Your assignment:
Identify each line in the records below that contains the word "book", and copy it.
╔══
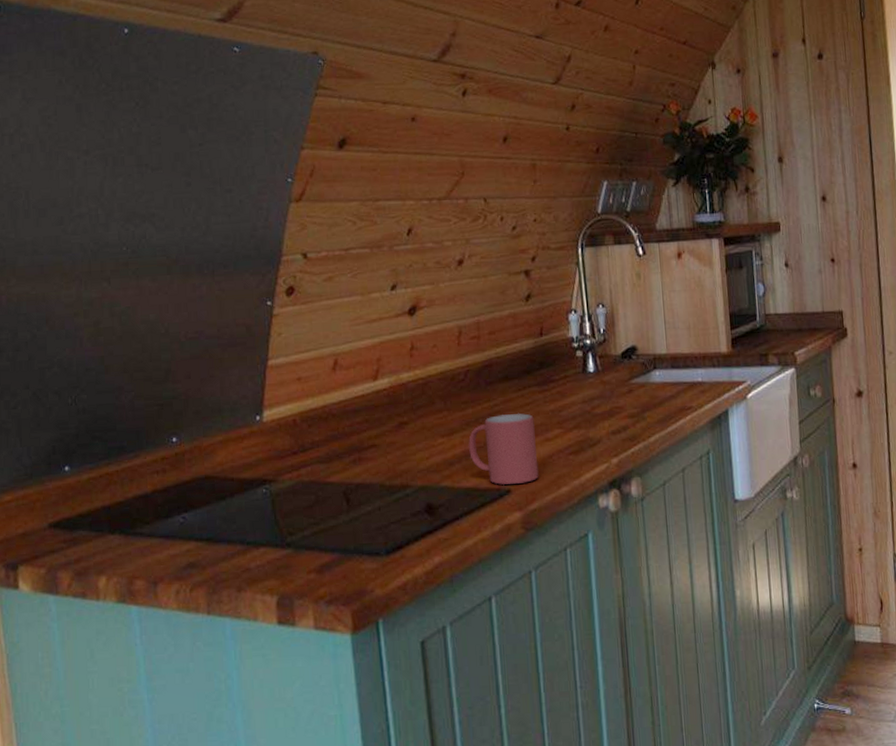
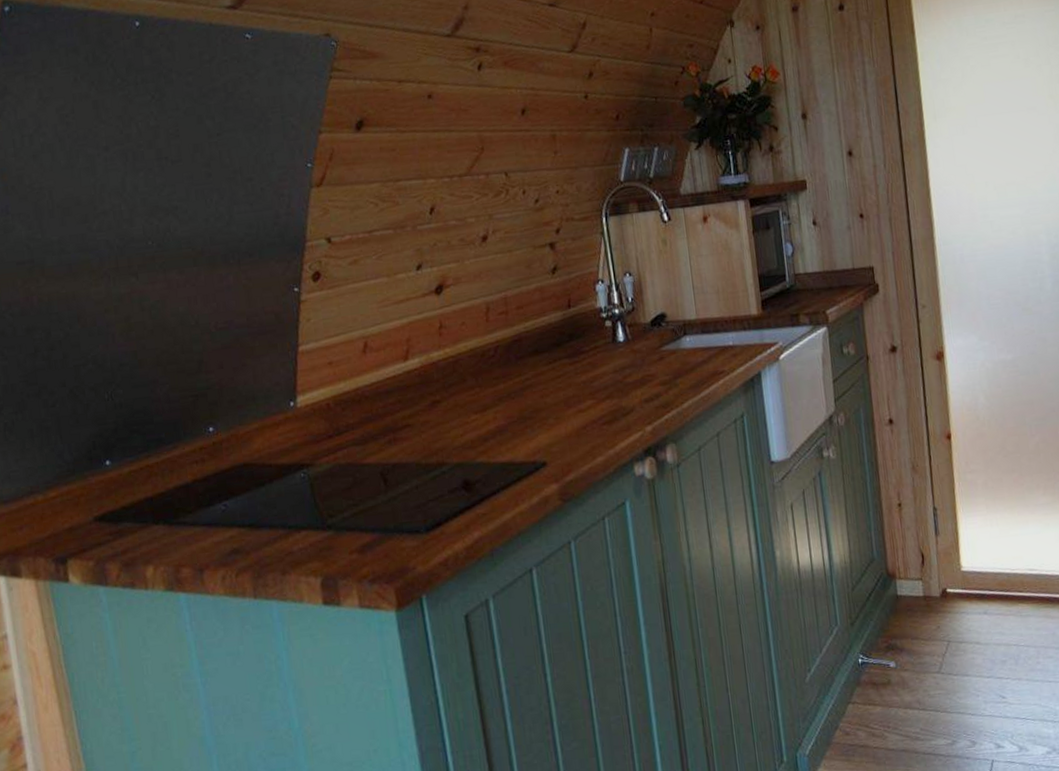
mug: present [468,413,539,486] -> none [501,386,574,459]

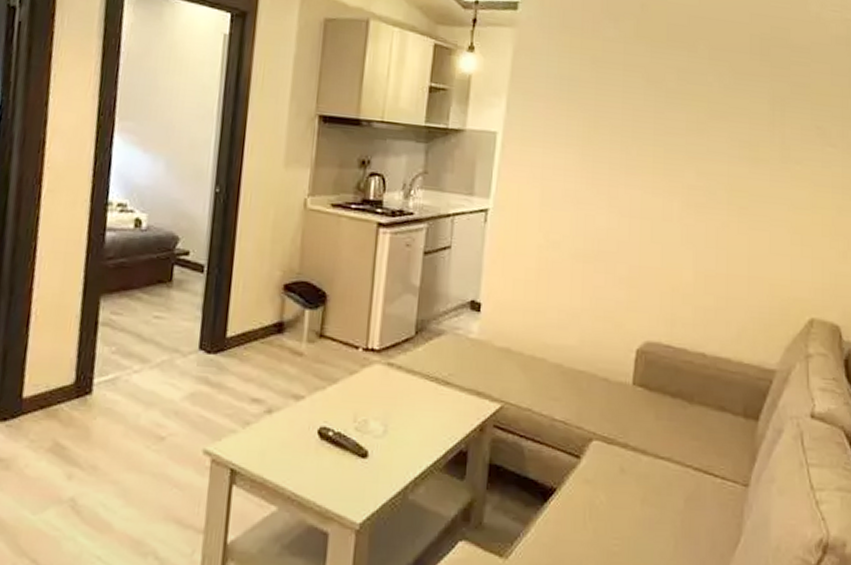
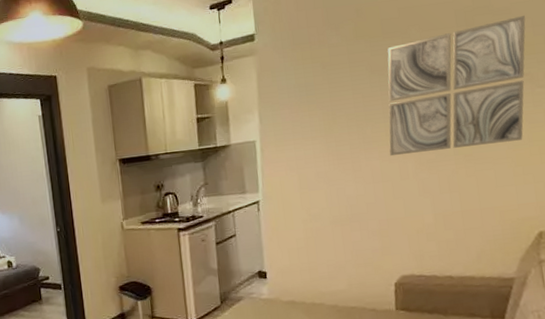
wall art: none [655,57,824,203] -> present [387,16,526,156]

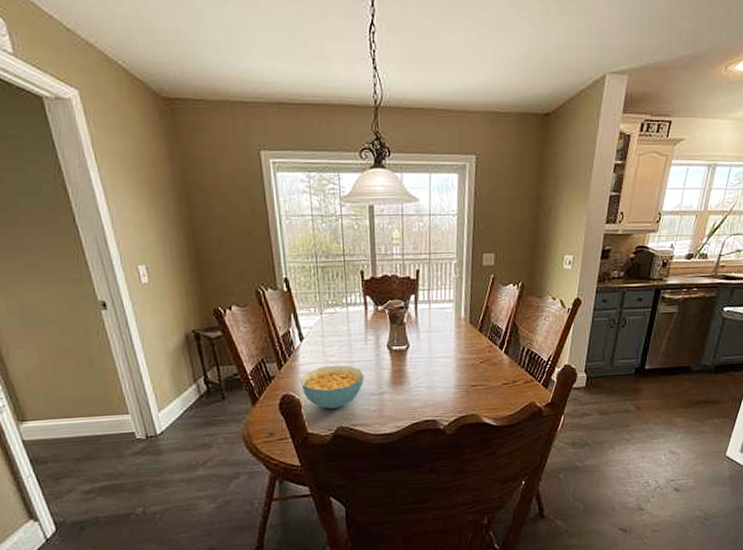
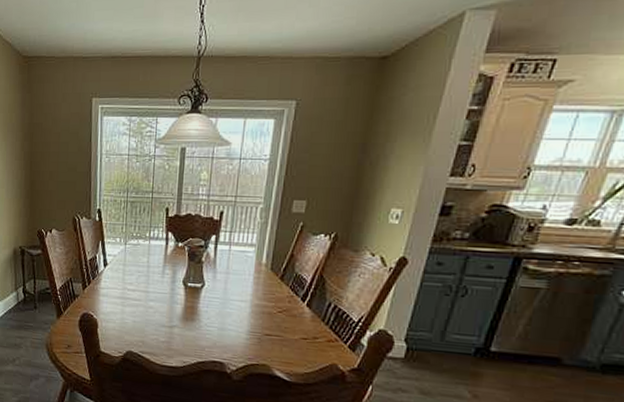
cereal bowl: present [299,365,364,410] -> none [99,292,158,334]

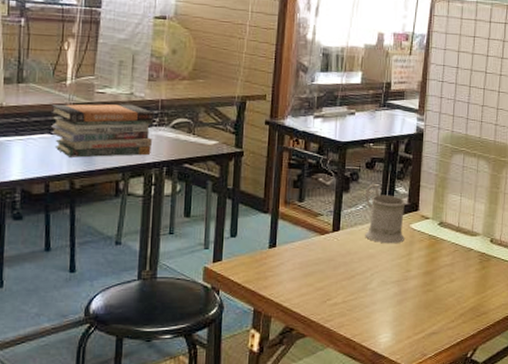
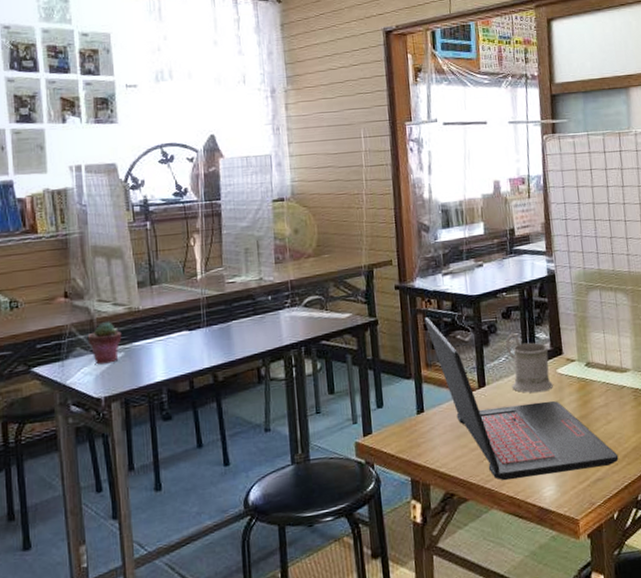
book stack: present [50,104,155,158] -> none [185,289,288,351]
laptop: none [289,156,456,323] -> present [424,317,619,481]

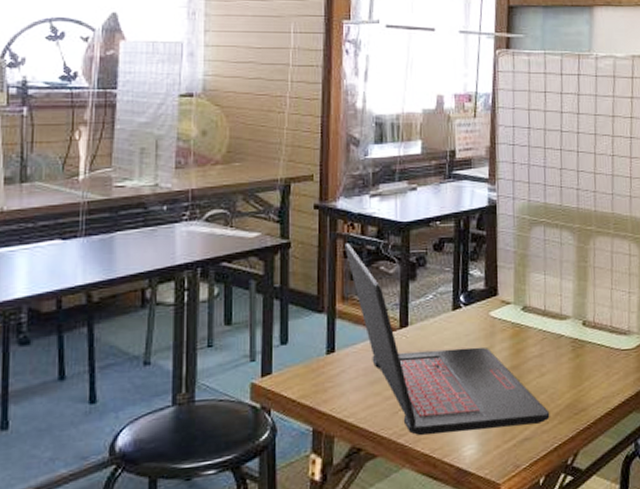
mug: present [505,332,553,393] -> none [435,267,484,337]

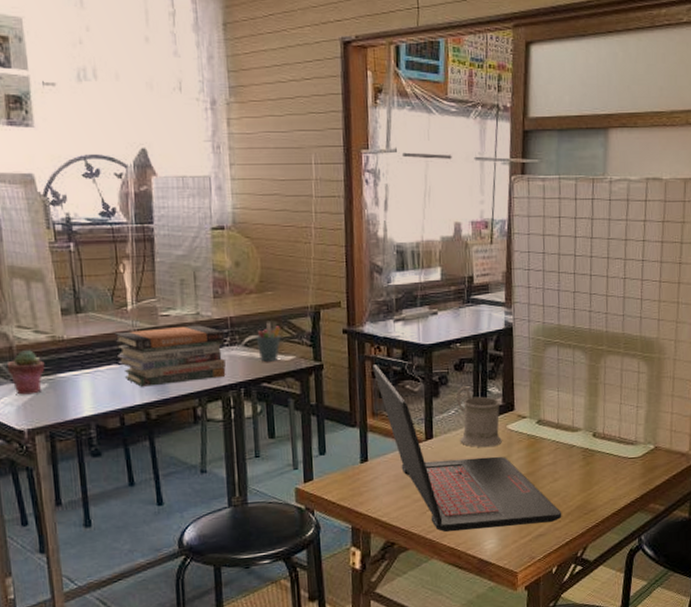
book stack: none [61,197,184,265] -> present [114,325,226,387]
pen holder: none [218,194,247,239] -> present [256,320,281,362]
mug: none [435,267,484,337] -> present [456,385,502,448]

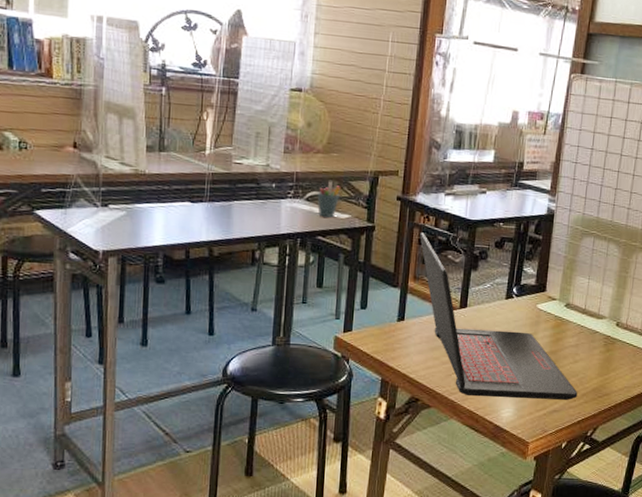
potted succulent: present [6,350,45,395] -> none [92,179,126,220]
book stack: present [114,325,226,387] -> none [190,173,290,226]
mug: present [456,385,502,448] -> none [491,262,534,323]

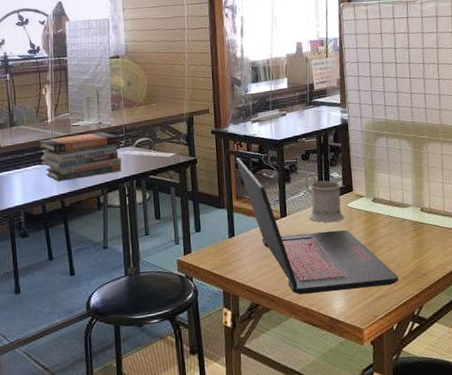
book stack: none [190,173,290,226] -> present [38,132,122,182]
pen holder: present [317,179,341,218] -> none [144,126,164,159]
mug: none [491,262,534,323] -> present [304,172,344,223]

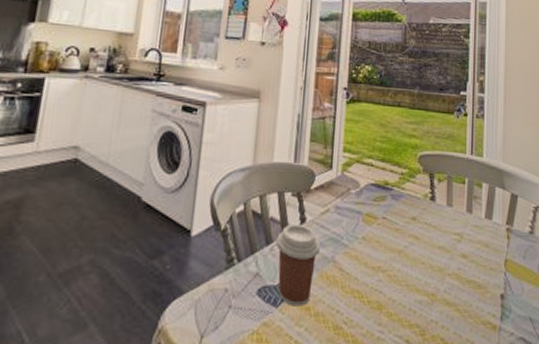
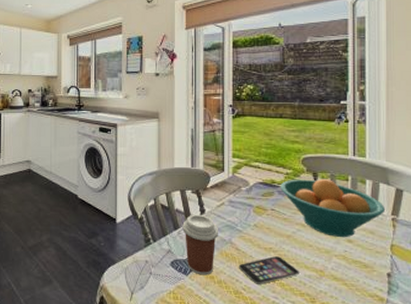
smartphone: none [340,278,410,315] -> present [238,256,299,284]
fruit bowl: none [394,180,500,253] -> present [280,178,385,238]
╚══
Solved problem:
book stack: present [50,104,155,158] -> none [185,289,288,351]
book stack: none [61,197,184,265] -> present [114,325,226,387]
book stack: present [114,325,226,387] -> none [190,173,290,226]
book stack: none [190,173,290,226] -> present [38,132,122,182]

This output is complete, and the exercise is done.